Bioinformatics Group, Department of Electrical Engineering, Katholieke Universiteit Leuven, Kasteelpark Arenberg 10, Heverlee B3001, Belgium.
BMC Bioinformatics. 2010 Jan 14;11:28. doi: 10.1186/1471-2105-11-28.
Text mining has become a useful tool for biologists trying to understand the genetics of diseases. In particular, it can help identify the most interesting candidate genes for a disease for further experimental analysis. Many text mining approaches have been introduced, but the effect of disease-gene identification varies in different text mining models. Thus, the idea of incorporating more text mining models may be beneficial to obtain more refined and accurate knowledge. However, how to effectively combine these models still remains a challenging question in machine learning. In particular, it is a non-trivial issue to guarantee that the integrated model performs better than the best individual model.
We present a multi-view approach to retrieve biomedical knowledge using different controlled vocabularies. These controlled vocabularies are selected on the basis of nine well-known bio-ontologies and are applied to index the vast amounts of gene-based free-text information available in the MEDLINE repository. The text mining result specified by a vocabulary is considered as a view and the obtained multiple views are integrated by multi-source learning algorithms. We investigate the effect of integration in two fundamental computational disease gene identification tasks: gene prioritization and gene clustering. The performance of the proposed approach is systematically evaluated and compared on real benchmark data sets. In both tasks, the multi-view approach demonstrates significantly better performance than other comparing methods.
In practical research, the relevance of specific vocabulary pertaining to the task is usually unknown. In such case, multi-view text mining is a superior and promising strategy for text-based disease gene identification.

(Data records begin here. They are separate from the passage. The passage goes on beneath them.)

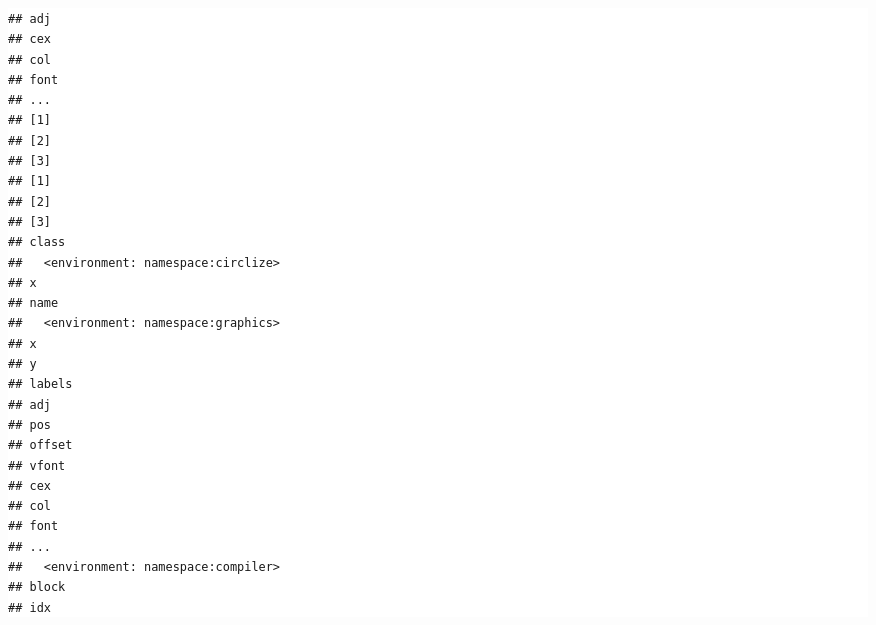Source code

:    ## adj
    ## cex
    ## col
    ## font
    ## ...
    ## [1]
    ## [2]
    ## [3]
    ## [1]
    ## [2]
    ## [3]
    ## class
    ##   <environment: namespace:circlize>
    ## x
    ## name
    ##   <environment: namespace:graphics>
    ## x
    ## y
    ## labels
    ## adj
    ## pos
    ## offset
    ## vfont
    ## cex
    ## col
    ## font
    ## ...
    ##   <environment: namespace:compiler>
    ## block
    ## idx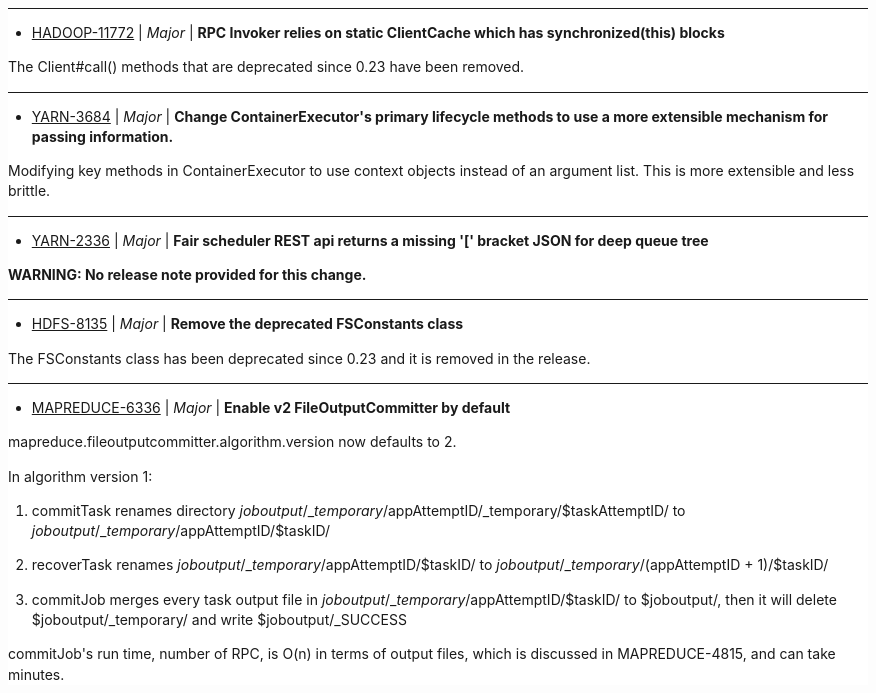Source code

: 
---

* [HADOOP-11772](https://issues.apache.org/jira/browse/HADOOP-11772) | *Major* | **RPC Invoker relies on static ClientCache which has synchronized(this) blocks**

The Client#call() methods that are deprecated since 0.23 have been removed.


---

* [YARN-3684](https://issues.apache.org/jira/browse/YARN-3684) | *Major* | **Change ContainerExecutor's primary lifecycle methods to use a more extensible mechanism for passing information.**

Modifying key methods in ContainerExecutor to use context objects instead of an argument list. This is more extensible and less brittle.


---

* [YARN-2336](https://issues.apache.org/jira/browse/YARN-2336) | *Major* | **Fair scheduler REST api returns a missing '[' bracket JSON for deep queue tree**

**WARNING: No release note provided for this change.**


---

* [HDFS-8135](https://issues.apache.org/jira/browse/HDFS-8135) | *Major* | **Remove the deprecated FSConstants class**

The FSConstants class has been deprecated since 0.23 and it is removed in the release.


---

* [MAPREDUCE-6336](https://issues.apache.org/jira/browse/MAPREDUCE-6336) | *Major* | **Enable v2 FileOutputCommitter by default**

mapreduce.fileoutputcommitter.algorithm.version now defaults to 2.
  
In algorithm version 1:

  1. commitTask renames directory
  $joboutput/\_temporary/$appAttemptID/\_temporary/$taskAttemptID/
  to
  $joboutput/\_temporary/$appAttemptID/$taskID/

  2. recoverTask renames
  $joboutput/\_temporary/$appAttemptID/$taskID/
  to
  $joboutput/\_temporary/($appAttemptID + 1)/$taskID/

  3. commitJob merges every task output file in
  $joboutput/\_temporary/$appAttemptID/$taskID/
  to
  $joboutput/, then it will delete $joboutput/\_temporary/
  and write $joboutput/\_SUCCESS

commitJob's run time, number of RPC, is O(n) in terms of output files, which is discussed in MAPREDUCE-4815, and can take minutes. 
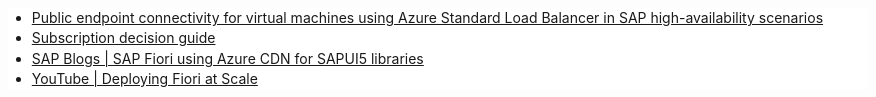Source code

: - [Public endpoint connectivity for virtual machines using Azure Standard Load Balancer in SAP high-availability scenarios](/azure/virtual-machines/workloads/sap/high-availability-guide-standard-load-balancer-outbound-connections)
- [Subscription decision guide](/azure/cloud-adoption-framework/decision-guides/subscriptions)
- [SAP Blogs | SAP Fiori using Azure CDN for SAPUI5 libraries](https://blogs.sap.com/2021/03/22/sap-fiori-using-azure-cdn-for-sapui5-libraries/)
- [YouTube | Deploying Fiori at Scale](https://www.youtube.com/watch?v=IJQlSjxb8pE)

文本挖掘已成为生物学家试图理解疾病遗传学的有用工具。特别是,它可以帮助识别疾病最有趣的候选基因,以便进一步进行实验分析。已经引入了许多文本挖掘方法,但是不同文本挖掘模型中的疾病-基因识别效果有所不同。因此,引入更多文本挖掘模型的想法可能有助于获得更精细和准确的知识。但是,如何有效地结合这些模型仍然是机器学习中的一个具有挑战性的问题。特别是,保证集成模型的性能优于最佳的单个模型是一个非平凡的问题。
我们提出了一种多视图方法,使用不同的受控词汇表来检索生物医学知识。这些受控词汇表是基于九个著名的生物本体选择的,并应用于对 MEDLINE 存储库中大量基于基因的自由文本信息进行索引。词汇表指定的文本挖掘结果被视为一个视图,并且通过多源学习算法集成获得的多个视图。我们在两个基本的计算性疾病基因识别任务(基因优先级和基因聚类)中研究了集成的效果。在这两个任务中,多视图方法的性能均明显优于其他比较方法。
在实际研究中,与任务相关的特定词汇的相关性通常是未知的。在这种情况下,多视图文本挖掘是一种用于基于文本的疾病基因识别的优越且有前途的策略。